Ihm scheint es gut zu gehen. Er tappte kürzlich in eine Fotofalle – ohne Sendehalsband. Also der Beweis, dass er noch lebt. „On Air“ sind noch Juli und Peter und damit im Dienst der Wissenschaft. Wölfin Juli sendet derzeit Daten aus Mecklenburg-Vorpommern. Wolf Peter ist dagegen kein Herumtreiber. Er hält sich weiter in der Lausitz auf und ist vermutlich der Vaterwolf des Mulkwitzer Rudels.

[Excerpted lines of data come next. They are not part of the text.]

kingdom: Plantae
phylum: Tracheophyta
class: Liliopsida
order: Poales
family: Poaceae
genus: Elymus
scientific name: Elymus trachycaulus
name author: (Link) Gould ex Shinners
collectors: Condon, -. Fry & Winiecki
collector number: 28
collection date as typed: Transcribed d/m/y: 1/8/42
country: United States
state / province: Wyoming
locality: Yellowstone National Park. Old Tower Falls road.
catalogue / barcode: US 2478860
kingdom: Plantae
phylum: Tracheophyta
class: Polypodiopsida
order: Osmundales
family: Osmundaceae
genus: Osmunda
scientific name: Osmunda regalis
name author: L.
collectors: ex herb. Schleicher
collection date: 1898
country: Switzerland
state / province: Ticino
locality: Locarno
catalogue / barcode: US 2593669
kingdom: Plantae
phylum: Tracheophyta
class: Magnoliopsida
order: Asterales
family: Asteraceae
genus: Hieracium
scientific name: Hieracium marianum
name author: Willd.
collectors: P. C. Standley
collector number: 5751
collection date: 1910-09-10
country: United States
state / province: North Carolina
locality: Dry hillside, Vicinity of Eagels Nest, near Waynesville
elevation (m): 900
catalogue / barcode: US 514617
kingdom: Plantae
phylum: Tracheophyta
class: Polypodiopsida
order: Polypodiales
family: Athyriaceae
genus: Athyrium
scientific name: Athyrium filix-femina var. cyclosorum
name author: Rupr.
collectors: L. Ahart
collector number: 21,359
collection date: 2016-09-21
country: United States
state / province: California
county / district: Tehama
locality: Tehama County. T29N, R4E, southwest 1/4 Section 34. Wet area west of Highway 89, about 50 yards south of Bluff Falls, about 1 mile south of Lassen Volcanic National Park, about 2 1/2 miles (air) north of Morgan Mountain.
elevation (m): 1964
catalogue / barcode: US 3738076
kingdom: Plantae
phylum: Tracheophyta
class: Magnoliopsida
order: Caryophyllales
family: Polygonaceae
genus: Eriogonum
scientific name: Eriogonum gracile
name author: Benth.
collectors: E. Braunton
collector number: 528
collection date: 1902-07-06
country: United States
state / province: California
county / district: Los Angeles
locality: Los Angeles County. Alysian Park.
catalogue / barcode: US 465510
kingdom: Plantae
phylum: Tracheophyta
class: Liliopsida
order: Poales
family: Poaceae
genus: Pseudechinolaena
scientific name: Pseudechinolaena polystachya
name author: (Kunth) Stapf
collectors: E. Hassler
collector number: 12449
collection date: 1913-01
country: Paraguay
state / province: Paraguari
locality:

Im Zuge der Neuausrichtung des Sächsischen Wolfsmanagements ist 2019 im Auftrag des Freistaats Sachsen ein mehrjähriges Landesprogramm zur Besenderung von Wölfen aufgelegt worden. Im Rahmen dieses Programmes soll das LUPUS – Institut für Wolfmonitoring und Wolfsforschung in Deutschland über die nächsten Jahre in verschiedenen Rudeln Wölfe mit Halsbandsendern ausstatten, um bessere Daten über die Raumnutzung von Wölfen in der sächsischen Kulturlandschaft zu erhalten. Die so gewonnenen Daten sind eine wertvolle Ergänzung zum herkömmlichen Wolfsmonitoring. Besonders in einer Region wie der sächsischen Oberlausitz, in dem der Wolfsbestand in den letzten Jahren nicht nur gewachsen ist, sondern sich auch weiter verdichtet hat.